Media Contact: pressroom@forgetaboutdiets.com
Brenda Crawford-Clark, PO Box 46458, Tampa, Fl. 33647, (813) 936-1519.
Diet Solutions Can't Work
If 167 million men and women in the United States are trying a solution and it doesn't work, something is wrong with the so-called solution. Yet that is how many people are on a diet at any given moment in the United States, said Brenda Crawford-Clark, who has been working with people unhappy with their weight for more than 15 years.
"Instead of blaming ourselves when diets don't work, we have to stop and do
a reality check," said Crawford-Clark, author of "Body
Sense Balancing Your Weight and Emotions."
(Beyond Words Publishing, 2001.)
"There is a multi-million dollar diet industry that stays in business by bombarding
us with ads to convince us that the inability to keep off weight is our personal
failure. There is something wrong with us, not the diet."
"Yet, their success is based on the fact that people will continue to use their products because they get a short-term payoff, then use them again when they don't work long term," said Crawford-Clark, a Tampa, Fl. therapist who formerly directed hospital and outpatient programs for eating disorders. "It's time we got mad instead of accepting those empty promises and begin to look deeper at the reasons diets don't work."
One of those reasons is each individual's body make-up, according to Crawford-Clark. The interactions of neurotransmitters, the body's internal message system, can make it much more difficult for one person to lose weight than another.
"If your body is depleted of the neurotransmitter serotonin, either because you are born that way or stress has zapped you to low levels, you may start reaching for food to try and increase serotonin temporarily. That's why looking at the source of the stress is crucial, whether it originated in your childhood or is the result of something more recent," she said. "Its also been shown that doing things that you enjoy, something as simple as playing cards with friends, can increase the serotonin and decrease your need to reach for food," she added.
"Losing weight and keeping it off is much more complex than people are taught to believe," said Crawford-Clark. "It is something that is very doable, but not by dieting."
In her book "Body Sense," Crawford-Clark provides a step-by-step approach to tackle underlying problems that she says keep people in a constant battle with the scales. She also has a website "WWW.ForgetAboutDiets.com" that will provide ongoing support.

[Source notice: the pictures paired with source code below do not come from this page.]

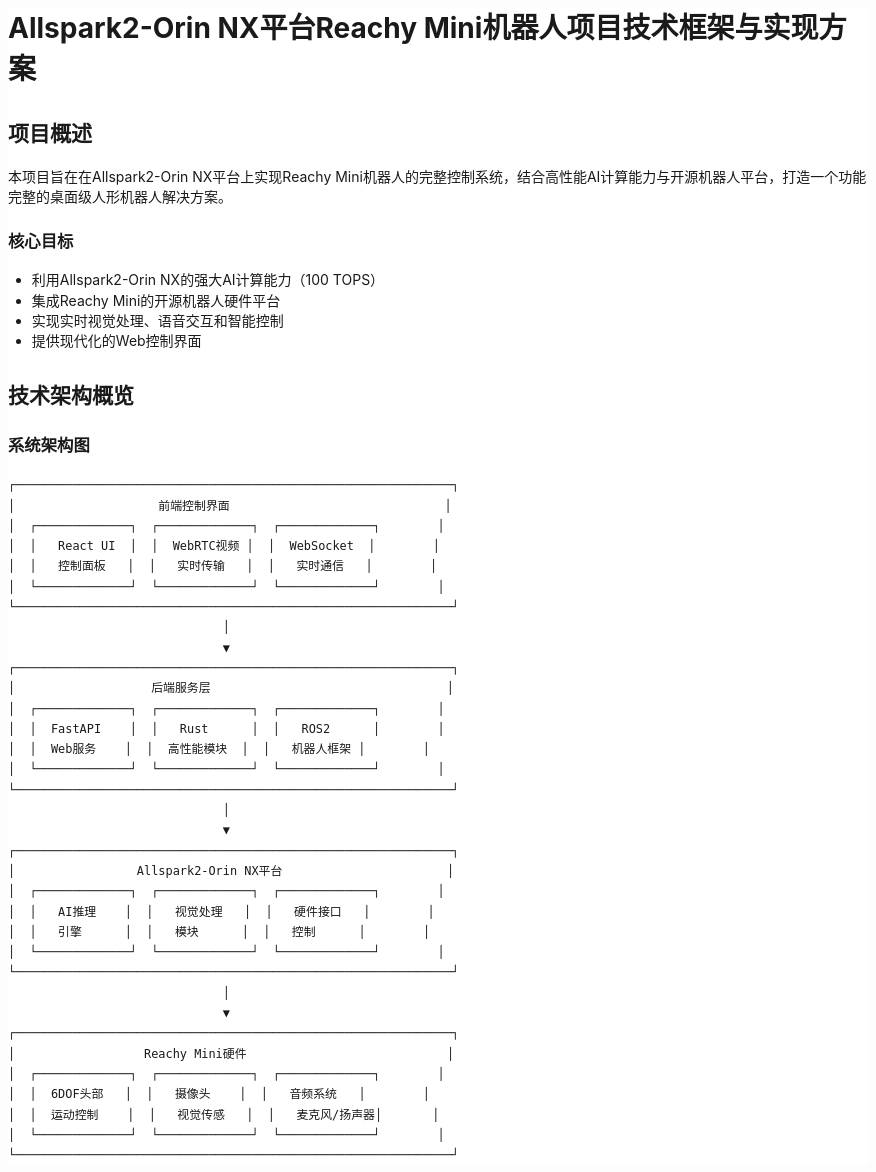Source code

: # Allspark2-Orin NX平台Reachy Mini机器人项目技术框架与实现方案

## 项目概述

本项目旨在在Allspark2-Orin NX平台上实现Reachy Mini机器人的完整控制系统，结合高性能AI计算能力与开源机器人平台，打造一个功能完整的桌面级人形机器人解决方案。

### 核心目标
- 利用Allspark2-Orin NX的强大AI计算能力（100 TOPS）
- 集成Reachy Mini的开源机器人硬件平台
- 实现实时视觉处理、语音交互和智能控制
- 提供现代化的Web控制界面

## 技术架构概览

### 系统架构图
```
┌─────────────────────────────────────────────────────────────┐
│                    前端控制界面                              │
│  ┌─────────────┐  ┌─────────────┐  ┌─────────────┐        │
│  │   React UI  │  │  WebRTC视频 │  │  WebSocket  │        │
│  │   控制面板   │  │   实时传输   │  │   实时通信   │        │
│  └─────────────┘  └─────────────┘  └─────────────┘        │
└─────────────────────────────────────────────────────────────┘
                              │
                              ▼
┌─────────────────────────────────────────────────────────────┐
│                   后端服务层                                 │
│  ┌─────────────┐  ┌─────────────┐  ┌─────────────┐        │
│  │  FastAPI    │  │   Rust      │  │   ROS2      │        │
│  │  Web服务    │  │  高性能模块  │  │   机器人框架 │        │
│  └─────────────┘  └─────────────┘  └─────────────┘        │
└─────────────────────────────────────────────────────────────┘
                              │
                              ▼
┌─────────────────────────────────────────────────────────────┐
│                 Allspark2-Orin NX平台                       │
│  ┌─────────────┐  ┌─────────────┐  ┌─────────────┐        │
│  │   AI推理    │  │   视觉处理   │  │   硬件接口   │        │
│  │   引擎      │  │   模块      │  │   控制      │        │
│  └─────────────┘  └─────────────┘  └─────────────┘        │
└─────────────────────────────────────────────────────────────┘
                              │
                              ▼
┌─────────────────────────────────────────────────────────────┐
│                  Reachy Mini硬件                            │
│  ┌─────────────┐  ┌─────────────┐  ┌─────────────┐        │
│  │  6DOF头部   │  │   摄像头    │  │   音频系统   │        │
│  │  运动控制    │  │   视觉传感   │  │   麦克风/扬声器│       │
│  └─────────────┘  └─────────────┘  └─────────────┘        │
└─────────────────────────────────────────────────────────────┘
```

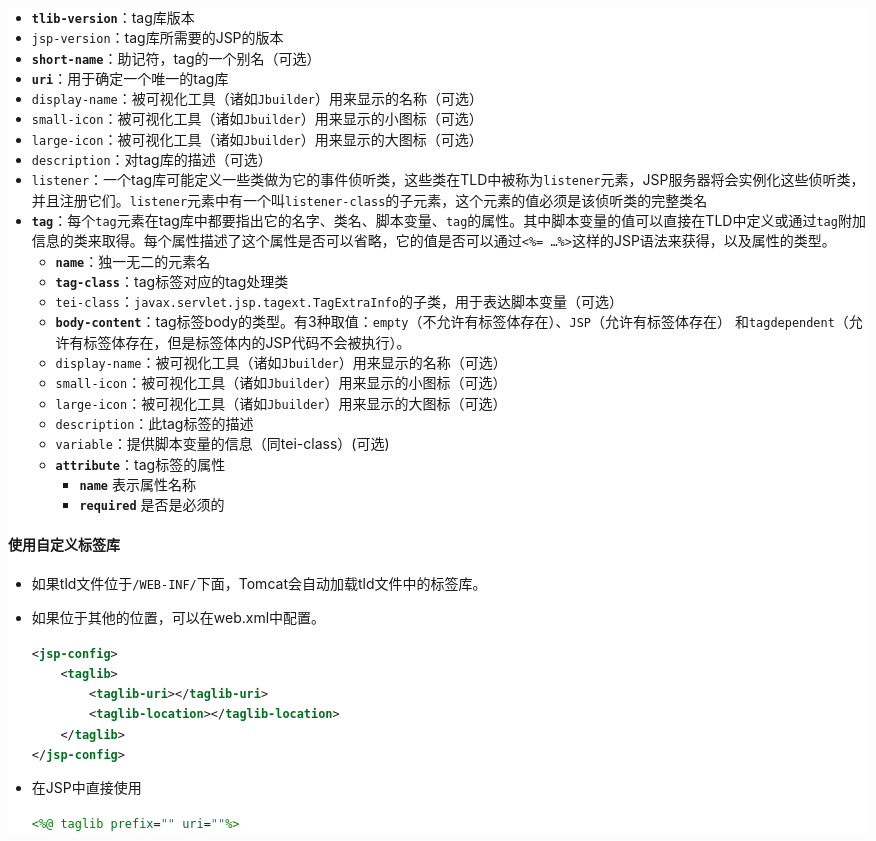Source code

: - **`tlib-version`**：tag库版本
- `jsp-version`：tag库所需要的JSP的版本
- **`short-name`**：助记符，tag的一个别名（可选）
- **`uri`**：用于确定一个唯一的tag库
- `display-name`：被可视化工具（诸如`Jbuilder`）用来显示的名称（可选）
- `small-icon`：被可视化工具（诸如`Jbuilder`）用来显示的小图标（可选）
- `large-icon`：被可视化工具（诸如`Jbuilder`）用来显示的大图标（可选）
- `description`：对tag库的描述（可选）
- `listener`：一个tag库可能定义一些类做为它的事件侦听类，这些类在TLD中被称为`listener`元素，JSP服务器将会实例化这些侦听类，并且注册它们。`listener`元素中有一个叫`listener-class`的子元素，这个元素的值必须是该侦听类的完整类名
- **`tag`**：每个`tag`元素在tag库中都要指出它的名字、类名、脚本变量、`tag`的属性。其中脚本变量的值可以直接在TLD中定义或通过`tag`附加信息的类来取得。每个属性描述了这个属性是否可以省略，它的值是否可以通过`<%= …%>`这样的JSP语法来获得，以及属性的类型。
  - **`name`**：独一无二的元素名
  - **`tag-class`**：tag标签对应的tag处理类
  - `tei-class`：`javax.servlet.jsp.tagext.TagExtraInfo`的子类，用于表达脚本变量（可选）
  - **`body-content`**：tag标签body的类型。有3种取值：`empty`（不允许有标签体存在）、`JSP`（允许有标签体存在） 和`tagdependent`（允许有标签体存在，但是标签体内的JSP代码不会被执行）。
  - `display-name`：被可视化工具（诸如`Jbuilder`）用来显示的名称（可选）
  - `small-icon`：被可视化工具（诸如`Jbuilder`）用来显示的小图标（可选）
  - `large-icon`：被可视化工具（诸如`Jbuilder`）用来显示的大图标（可选）
  - `description`：此tag标签的描述
  - `variable`：提供脚本变量的信息（同tei-class）(可选)
  - **`attribute`**：tag标签的属性
    - **`name`** 表示属性名称
    - **`required`** 是否是必须的

#### 使用自定义标签库

- 如果tld文件位于`/WEB-INF/`下面，Tomcat会自动加载tld文件中的标签库。
- 如果位于其他的位置，可以在web.xml中配置。

    ```xml
    <jsp-config>
        <taglib>
            <taglib-uri></taglib-uri>
            <taglib-location></taglib-location>
        </taglib>
    </jsp-config>
    ```

- 在JSP中直接使用

    ```jsp
    <%@ taglib prefix="" uri=""%>
    ```
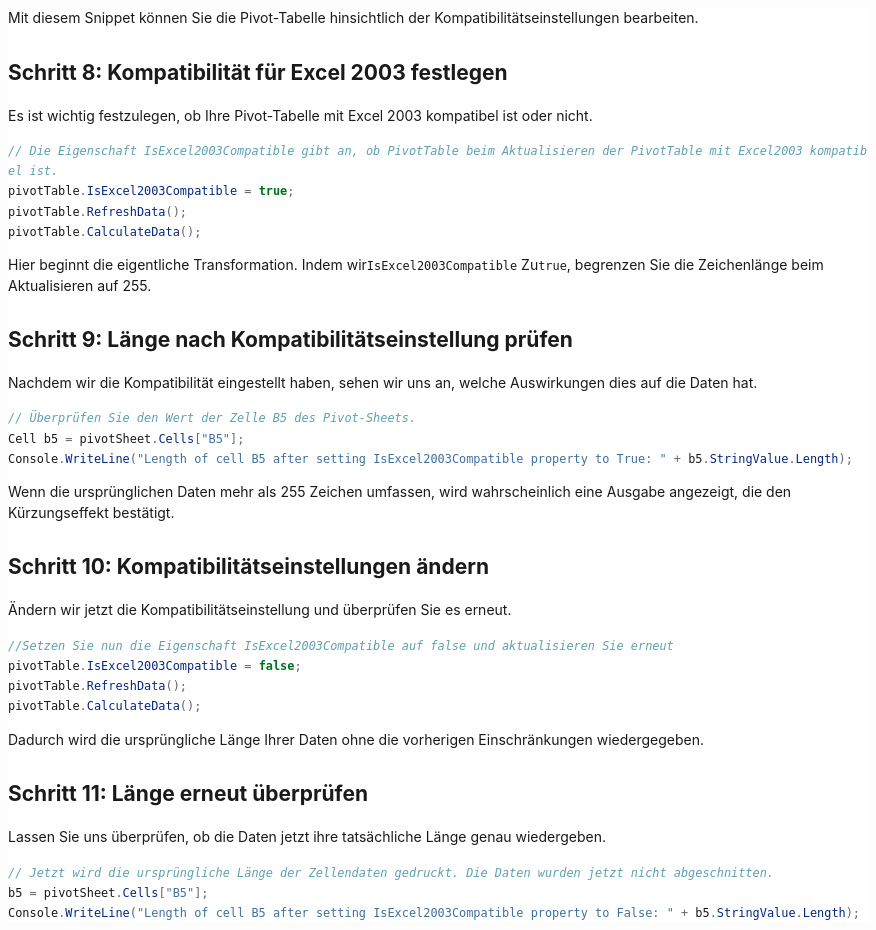 Mit diesem Snippet können Sie die Pivot-Tabelle hinsichtlich der Kompatibilitätseinstellungen bearbeiten.

## Schritt 8: Kompatibilität für Excel 2003 festlegen

Es ist wichtig festzulegen, ob Ihre Pivot-Tabelle mit Excel 2003 kompatibel ist oder nicht. 

```csharp
// Die Eigenschaft IsExcel2003Compatible gibt an, ob PivotTable beim Aktualisieren der PivotTable mit Excel2003 kompatibel ist.
pivotTable.IsExcel2003Compatible = true;
pivotTable.RefreshData();
pivotTable.CalculateData();
```

 Hier beginnt die eigentliche Transformation. Indem wir`IsExcel2003Compatible` Zu`true`, begrenzen Sie die Zeichenlänge beim Aktualisieren auf 255.

## Schritt 9: Länge nach Kompatibilitätseinstellung prüfen

Nachdem wir die Kompatibilität eingestellt haben, sehen wir uns an, welche Auswirkungen dies auf die Daten hat.

```csharp
// Überprüfen Sie den Wert der Zelle B5 des Pivot-Sheets.
Cell b5 = pivotSheet.Cells["B5"];
Console.WriteLine("Length of cell B5 after setting IsExcel2003Compatible property to True: " + b5.StringValue.Length);
```

Wenn die ursprünglichen Daten mehr als 255 Zeichen umfassen, wird wahrscheinlich eine Ausgabe angezeigt, die den Kürzungseffekt bestätigt.

## Schritt 10: Kompatibilitätseinstellungen ändern

Ändern wir jetzt die Kompatibilitätseinstellung und überprüfen Sie es erneut.

```csharp
//Setzen Sie nun die Eigenschaft IsExcel2003Compatible auf false und aktualisieren Sie erneut
pivotTable.IsExcel2003Compatible = false;
pivotTable.RefreshData();
pivotTable.CalculateData();
```

Dadurch wird die ursprüngliche Länge Ihrer Daten ohne die vorherigen Einschränkungen wiedergegeben.

## Schritt 11: Länge erneut überprüfen 

Lassen Sie uns überprüfen, ob die Daten jetzt ihre tatsächliche Länge genau wiedergeben.

```csharp
// Jetzt wird die ursprüngliche Länge der Zellendaten gedruckt. Die Daten wurden jetzt nicht abgeschnitten.
b5 = pivotSheet.Cells["B5"];
Console.WriteLine("Length of cell B5 after setting IsExcel2003Compatible property to False: " + b5.StringValue.Length);
```
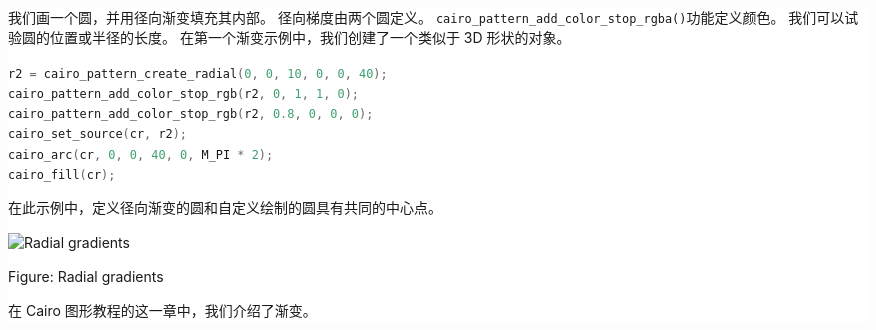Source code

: 我们画一个圆，并用径向渐变填充其内部。 径向梯度由两个圆定义。 `cairo_pattern_add_color_stop_rgba()`功能定义颜色。 我们可以试验圆的位置或半径的长度。 在第一个渐变示例中，我们创建了一个类似于 3D 形状的对象。

```c
r2 = cairo_pattern_create_radial(0, 0, 10, 0, 0, 40);  
cairo_pattern_add_color_stop_rgb(r2, 0, 1, 1, 0);
cairo_pattern_add_color_stop_rgb(r2, 0.8, 0, 0, 0);
cairo_set_source(cr, r2);
cairo_arc(cr, 0, 0, 40, 0, M_PI * 2);
cairo_fill(cr); 

```

在此示例中，定义径向渐变的圆和自定义绘制的圆具有共同的中心点。

![Radial gradients](img/032bef3d4b830cd247eef8b780dd6937.jpg)

Figure: Radial gradients

在 Cairo 图形教程的这一章中，我们介绍了渐变。
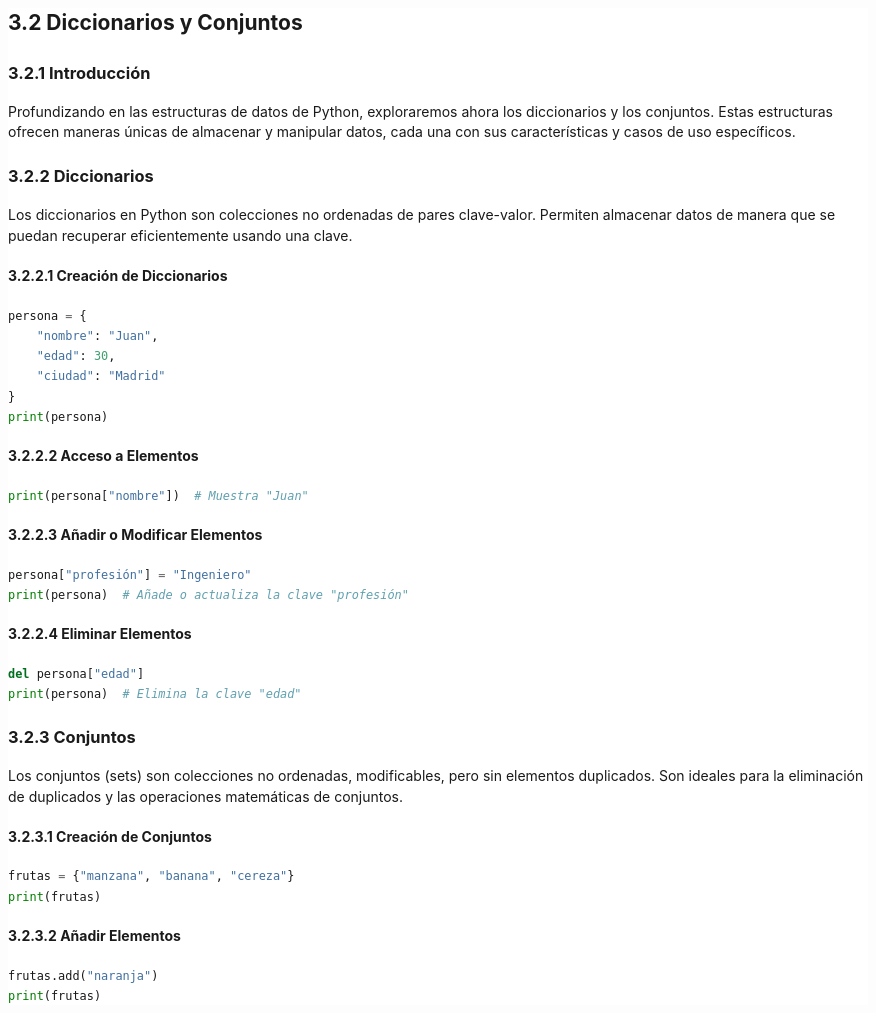 ## 3.2 Diccionarios y Conjuntos

### 3.2.1 Introducción
Profundizando en las estructuras de datos de Python, exploraremos ahora los diccionarios y los conjuntos. Estas estructuras ofrecen maneras únicas de almacenar y manipular datos, cada una con sus características y casos de uso específicos.

### 3.2.2 Diccionarios
Los diccionarios en Python son colecciones no ordenadas de pares clave-valor. Permiten almacenar datos de manera que se puedan recuperar eficientemente usando una clave.

#### 3.2.2.1 Creación de Diccionarios
```python
persona = {
    "nombre": "Juan",
    "edad": 30,
    "ciudad": "Madrid"
}
print(persona)
```

#### 3.2.2.2 Acceso a Elementos
```python
print(persona["nombre"])  # Muestra "Juan"
```

#### 3.2.2.3 Añadir o Modificar Elementos
```python
persona["profesión"] = "Ingeniero"
print(persona)  # Añade o actualiza la clave "profesión"
```

#### 3.2.2.4 Eliminar Elementos
```python
del persona["edad"]
print(persona)  # Elimina la clave "edad"
```

### 3.2.3 Conjuntos
Los conjuntos (sets) son colecciones no ordenadas, modificables, pero sin elementos duplicados. Son ideales para la eliminación de duplicados y las operaciones matemáticas de conjuntos.

#### 3.2.3.1 Creación de Conjuntos
```python
frutas = {"manzana", "banana", "cereza"}
print(frutas)
```

#### 3.2.3.2 Añadir Elementos
```python
frutas.add("naranja")
print(frutas)
```
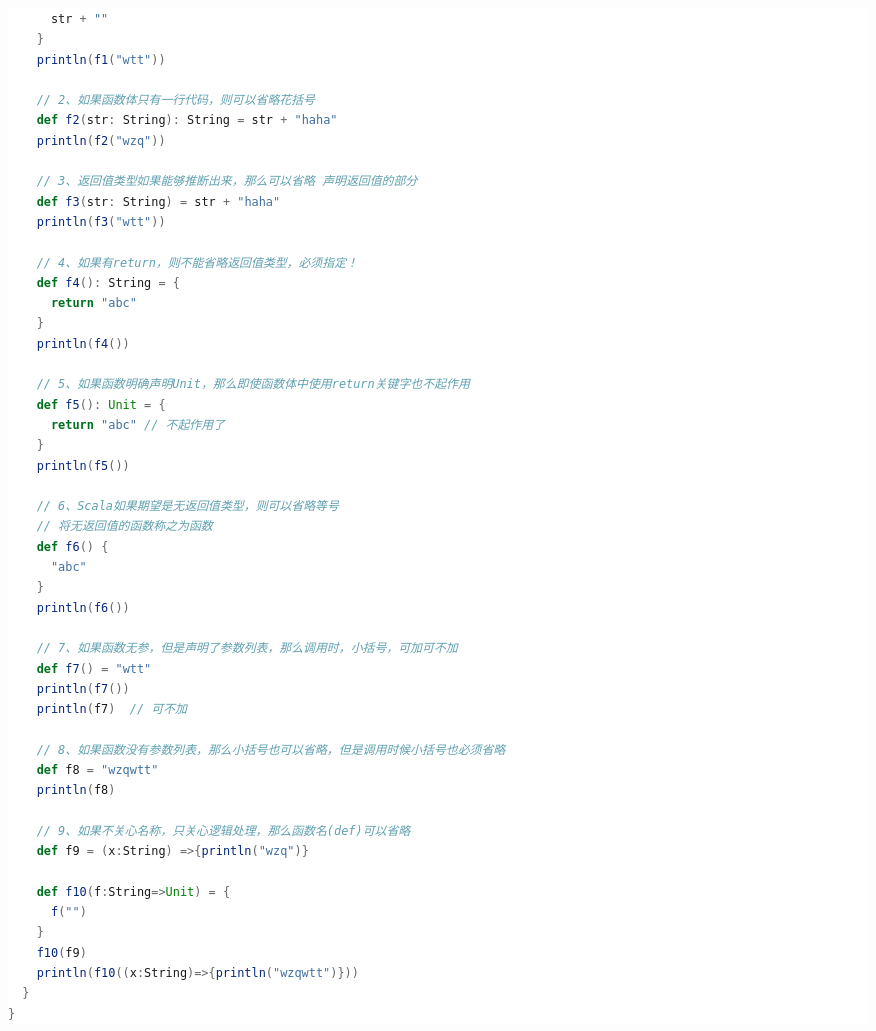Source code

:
 ```scala
      str + ""
    }
    println(f1("wtt"))

    // 2、如果函数体只有一行代码，则可以省略花括号
    def f2(str: String): String = str + "haha"
    println(f2("wzq"))

    // 3、返回值类型如果能够推断出来，那么可以省略 声明返回值的部分
    def f3(str: String) = str + "haha"
    println(f3("wtt"))

    // 4、如果有return，则不能省略返回值类型，必须指定！
    def f4(): String = {
      return "abc"
    }
    println(f4())

    // 5、如果函数明确声明Unit，那么即使函数体中使用return关键字也不起作用
    def f5(): Unit = {
      return "abc" // 不起作用了
    }
    println(f5())

    // 6、Scala如果期望是无返回值类型，则可以省略等号
    // 将无返回值的函数称之为函数
    def f6() {
      "abc"
    }
    println(f6())

    // 7、如果函数无参，但是声明了参数列表，那么调用时，小括号，可加可不加
    def f7() = "wtt"
    println(f7())
    println(f7)  // 可不加

    // 8、如果函数没有参数列表，那么小括号也可以省略，但是调用时候小括号也必须省略
    def f8 = "wzqwtt"
    println(f8)

    // 9、如果不关心名称，只关心逻辑处理，那么函数名(def)可以省略
    def f9 = (x:String) =>{println("wzq")}
    
    def f10(f:String=>Unit) = {
      f("")
    }
    f10(f9)
    println(f10((x:String)=>{println("wzqwtt")}))
  }
}
```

"Many times people get stuck in a diet cycle because they don't realize how much their food use is driven by something other than physical hunger," she said. "Sometimes people's diets are sabotaged by events long ago, such as the loss of a marriage, career, health and even loss of your dreams," Crawford-Clark said. Other people continue to use food because they are suffering from the residue of trauma of all kinds, such as accidents, physical illness, or a history of physical or emotional abuse, she said. Other neglected losses that contribute to food use include infertility, miscarriage, childhood bullying, betrayal, loss of innocence, adoption, abandonment, lack of attention, having parents with emotional or addiction problems, perceiving yourself as an outcast and feeling different because of your weight, she added.
"Every day events can trigger the same intensity of emotions that you felt during a loss or traumatic event and drive you to reach for food as a way to get out of an overwhelming feeling," she said. "That's why so many people can lose weight on a diet, only to regain it back." She says those feelings that trigger eating include guilt, not feeling good enough, something's wrong with me, feeling alone, rejected, out of control, powerless, anger and deprived, which is a part of most diet cycles.
"You can throw away no-win diets when you learn how to get the past off your plate and begin to think differently about yourself," she said. "Learn how to set boundaries, express yourself assertively, disconnect from flooding feelings and stop sabotaging yourself with guilt if you want to maintain a healthy weight," Crawford-Clark added.